AA and NA are not treatment. They are mutual support groups where persons who have had similar experiences can support each other in a unique way. They should not be considered alternatives to medically driven, evidence-based treatment approaches. Rather, they should be utilized as ancillary services that support the actual treatments that patients are receiving. Some individuals find support groups to be extremely beneficial for their care, but others find it not as effective for their own personal needs.
In the past, there was a belief that underlying mental health conditions needed to wait until an individual “achieved sobriety” before their mental illness could be treated. It is now understood that substance use disorders and mental illness must be treated simultaneously to avoid one making the other worse. There are different medications used to treat anxiety and depression. Some of them have no or very low risk when combined with MOUD. However, one particularly concerning combination is the use of benzodiazepines (anti-anxiety medications with their own addiction potential) and opioids. Many overdoses are associated with the combined use of these medications. This does not mean that they can never be prescribed together; in fact, with a careful prescription regimen and monitoring, they can be used safely together in limited ways. Thus, the treatment of co-occurring psychiatric and substance use disorders should be handled by a prescriber familiar with monitoring and support for both conditions.

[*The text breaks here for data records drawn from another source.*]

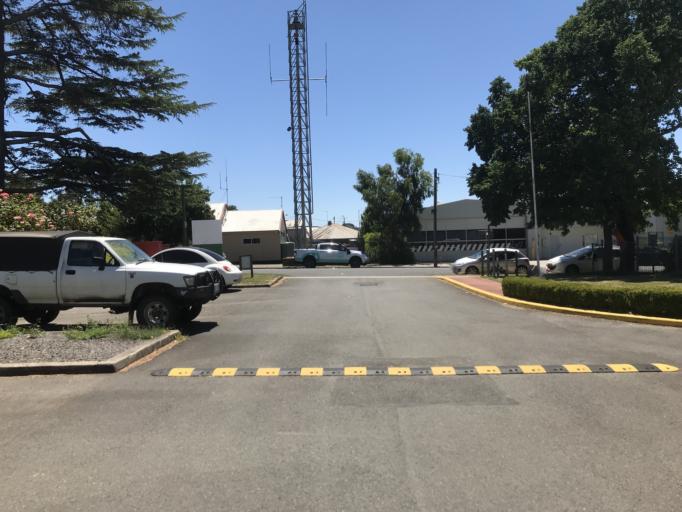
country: AU
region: Victoria
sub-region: Ballarat North
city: Delacombe
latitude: -37.4308
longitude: 143.3821
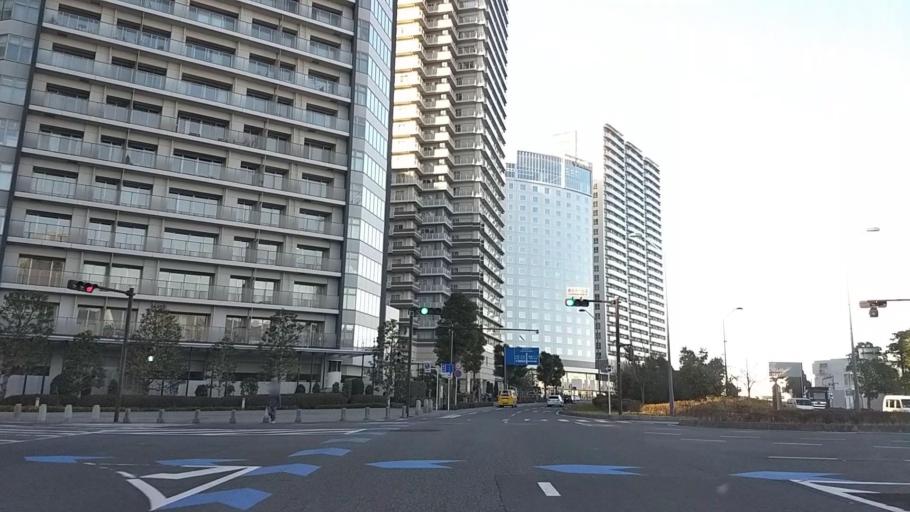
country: JP
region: Kanagawa
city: Yokohama
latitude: 35.4611
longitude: 139.6330
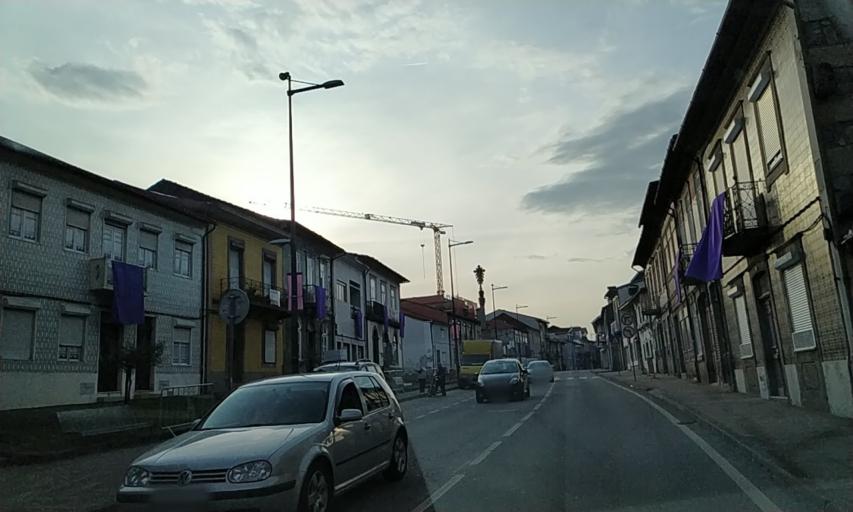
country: PT
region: Porto
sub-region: Valongo
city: Valongo
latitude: 41.1883
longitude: -8.4931
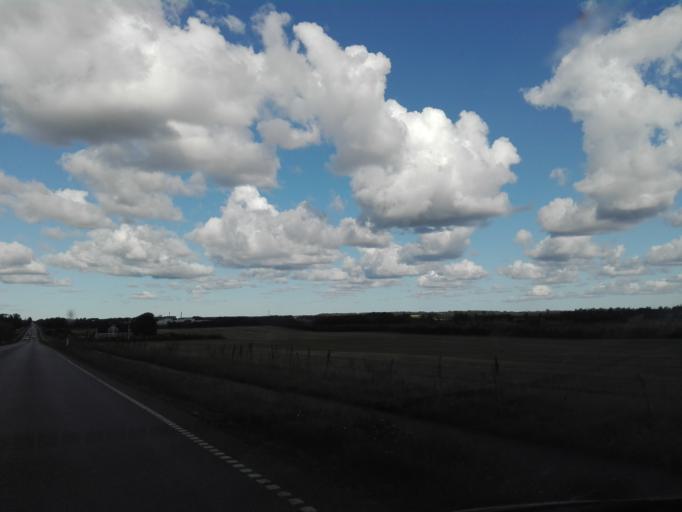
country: DK
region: North Denmark
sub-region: Mariagerfjord Kommune
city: Hobro
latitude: 56.6059
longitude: 9.8066
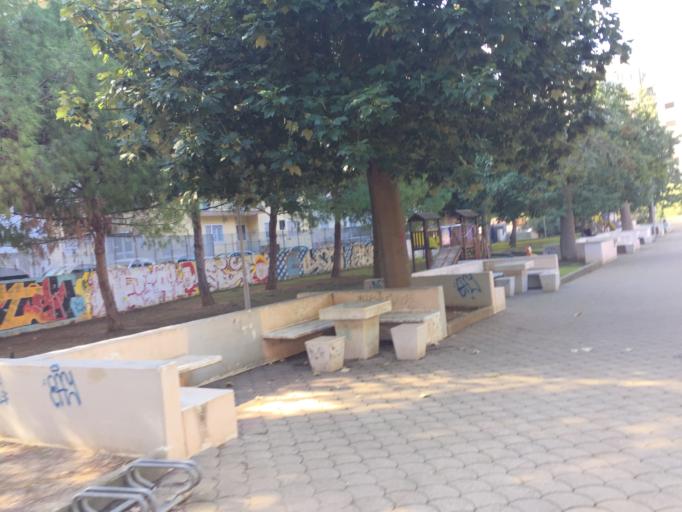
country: IT
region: Apulia
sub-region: Provincia di Bari
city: Bari
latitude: 41.1151
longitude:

The frequency of screening for substances should be based on an individualized treatment plan and completed in a way that reflects the nature of the condition for which the person is being monitored. Screening can be broad or it can be narrow. Not all labs automatically test for all substances, and some substances may not have great laboratory testing options. It may be prudent in some cases for court personnel to work with a prescriber of MOUD around testing frequency. Courts and treatment providers can work together, even if they have to use different labs to follow up on an individual’s test results for legal reasons. At the same time there should be appropriate releases of information for sharing of information about clinical lab findings related to the use of substances, which will have different thresholds and parameters from some of the tests used for legal purposes.